Hamiltonian path representation of MS2 genome organisation. a Two consecutive PS sites in the linear genomic sequence are mapped on adjacent binding sites in the inner capsid surface. The stem loops (PDB ID: 5TC1) and the backbone connecting them were reported in ref. 2. The coat protein shell is shown as ribbons based on the icosahedrally averaged X-ray structure (PDB ID: 1ZDH12). b These neighbouring PS contacts are represented by HPA as a short segment of an inscribed path connecting binding sites in the capsid interior, irrespective of their relative distance in the linear genomic RNA and the tertiary structure of the RNA fragment connecting them

An application of HPA to MS27 has revealed that binding sites are differentially constrained across the capsid surface, implying that some (highly constrained) ones are likely to be present in almost every particle, while others (mostly low affinity ones) are more likely to vary across different particles, thus predicting that the RNA conformation in contact with the protein shell will exhibit some similar structural characteristics in every viral particle. This astonishing conclusion is consistent with both Koning et al.’s and Dai et al.’s reconstructions of MS2, identifying a core set of contacts that are present in every particle. Dai et al. explicitly identified 15 RNA SLs in contact with CP and one in contact with the A-protein. Our HPA in Dykeman et al.7 has predicted all of these 15 RNA-CP contacts as shown in Fig. 2. The additional PSs that were also identified by HPA are predominantly of lower affinity to CP, and are therefore not expected to be present in every particle. The results of HPA are also in excellent agreement with the RNA-CP-binding sites identified via cross-linking immunoprecipitation (CLIP) experiments14

Fig. 2
figure 2

PSs in the MS2 genome predicted by HPA analysis and confirmed by cryo-EM. The secondary structure of the MS2 genome is shown as a series of stem-loops (SLs), with the 15 SLs seen in the TR binding sites of the phage coat protein dimers in the asymmetric cryo-EM reconstruction2, and predicted to be PSs via HPA (Dykeman et al7), indicated by magenta boxes. Other SLs in the genome share characteristic MS2 coat protein recognition motifs with these 15 PSs, and were also proposed to be PSs. It is possible that at least some of these also contact coat protein dimers during PS-mediated assembly, but disengage thereafter and thus are not visible in the virion. Genomic SLs are numbered increasing in the 5′-to-3′ direction, preceded by their genetic locus, i.e. 5′UTR (untranslated region) (5U#), A protein (A#), CP (C#), replicase (R#) and 3′UTR (3U#).

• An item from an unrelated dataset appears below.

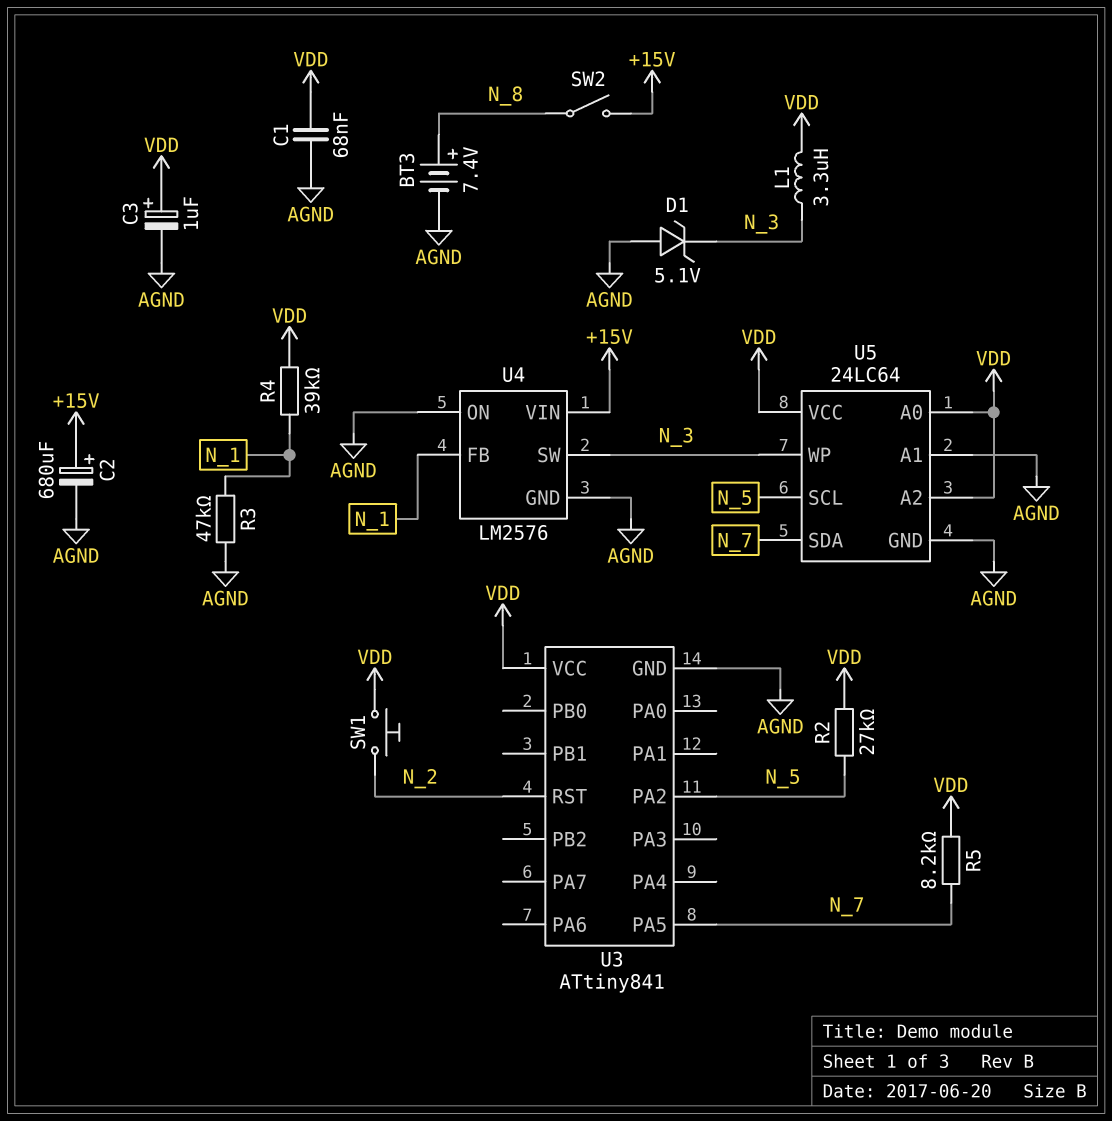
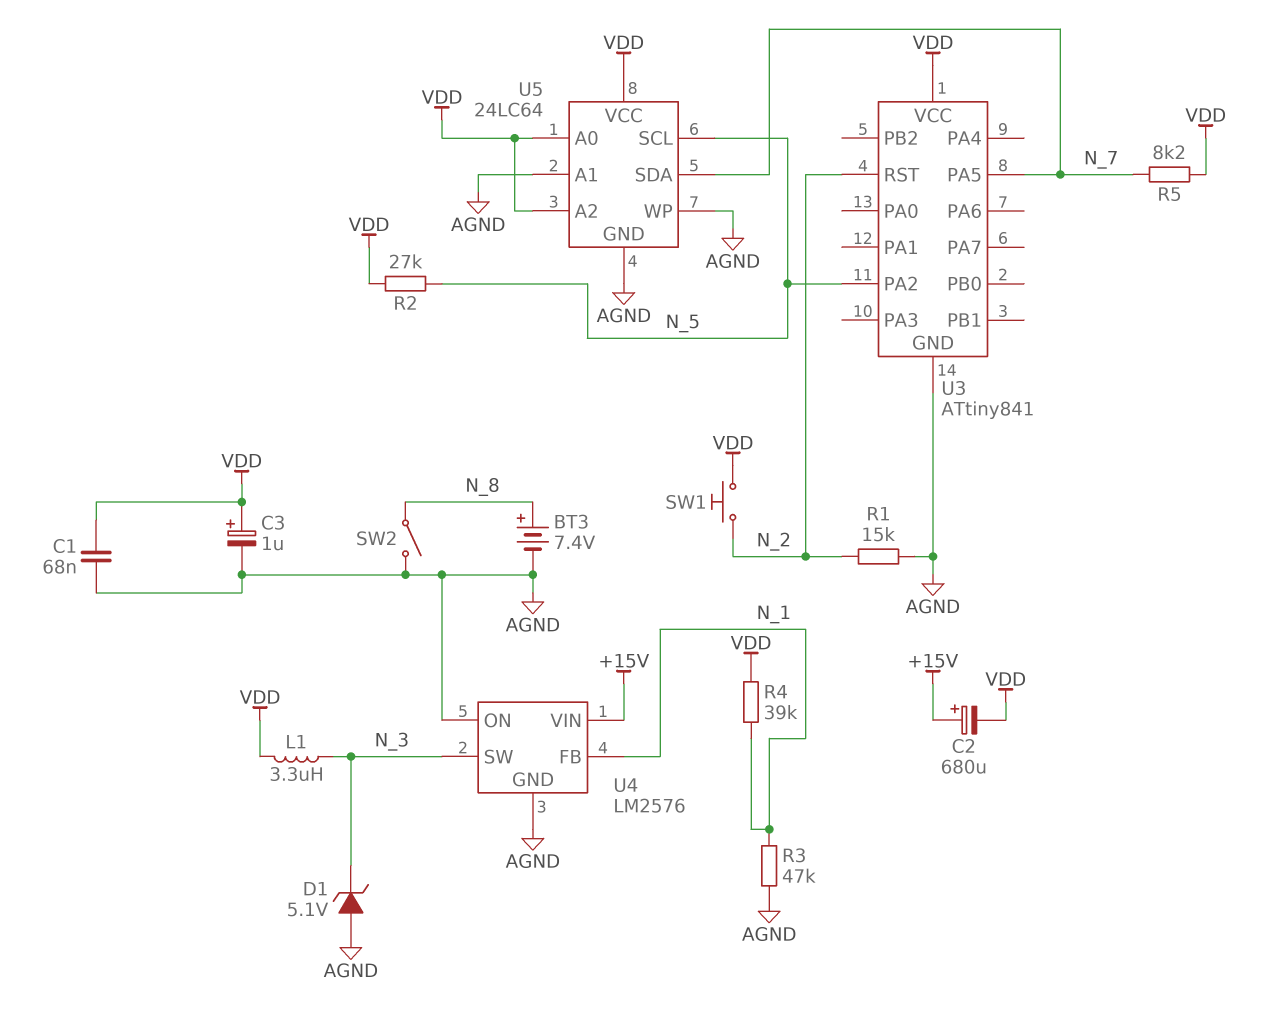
C2: 680uF (plus +15V, minus AGND) -> 680uF (plus +15V, minus VDD)
R1: none -> 15k (AGND, N_2)
SW2: switch (+15V, N_8) -> switch (AGND, N_8)
U5 pin WP: N_3 -> AGND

The HPA has been key in identifying the nature of the RNA-CP contacts in MS2, and thus is fundamental to our understanding of the virion structure. It has played a central role in establishing the packaging signal hypothesis3,9,10,11,15,16,17,18, and in understanding how PSs cooperatively promote efficient virus assembly16. This suggests that HPA should be useful also for the study of the many other viruses, whose complete structures are likely to emerge in the near future from modern EM studies. Such structures will also highlight those viruses that exploit the multiple RNA packaging signal-mediated assembly mechanism.